Sept. 4 (Bloomberg) -- Salfacorp SA, Chile’s biggest construction and engineering company, rose the most in more than a year after a jump in profit allayed concern about debt levels.
Salfacorp advanced 6.5 percent to 1,028.7 pesos at the close of trading in Santiago, the most since Aug. 11, 2011. Volume was almost five times the average of the last three months.
Second-quarter net income rose 13 percent from a year earlier to 4.12 billion pesos ($8.6 million), led by real-estate sales, the company reported Aug. 29 after the close of trading. Before the announcement, Salfacorp had been the worst performer among members of the Ipsa stock index in the past 12 months, with a 43 percent drop.
“There was uncertainty on how the company was going to perform and its second-quarter results dispelled that,” Javier Gunther, an analyst at Santiago-based brokerage IM Trust, said in a phone interview. “Salfacorp also showed an improvement in leverage ratios.”

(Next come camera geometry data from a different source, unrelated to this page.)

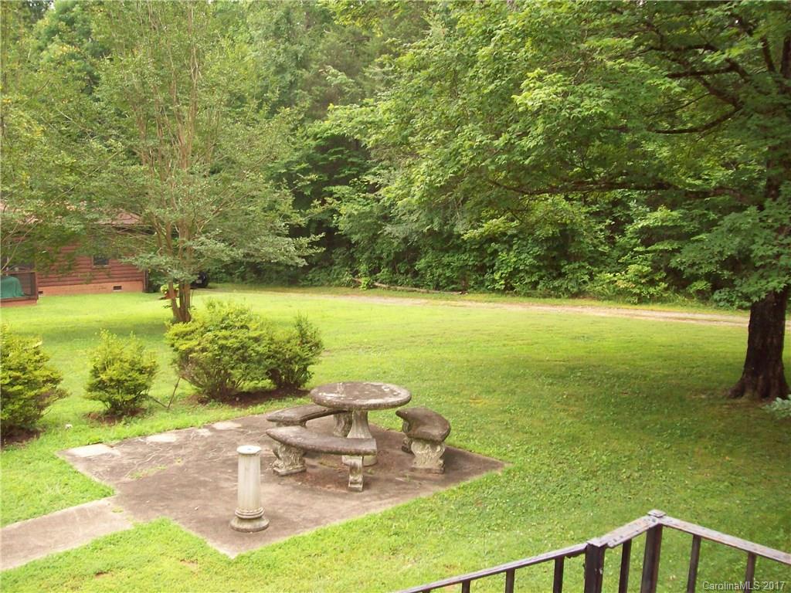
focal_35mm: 36
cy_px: 296
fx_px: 823
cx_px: 396
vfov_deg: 39.7
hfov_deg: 51.4
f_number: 2.7
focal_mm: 6
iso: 200
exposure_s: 1/96.6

Salfacorp’s ratio of earnings before interest, taxes, depreciation and amortization, or Ebitda, over net financial costs rose to 3.22 times at the end of the second quarter from 3.05 times at the end of the previous quarter, according to filings sent to Chile’s securities regulator. Bond covenants require Salfacorp to keep a ratio of at least 3 times.
Fitch Ratings cut its rating for Salfacorp to BBB from BBB-in April, citing an increase in debt levels due to recent acquisitions. Santiago-based brokerage Celfin Capital said Aug. 31 that Salfacorp’s underperformance created a buying opportunity and “compelling entry point.”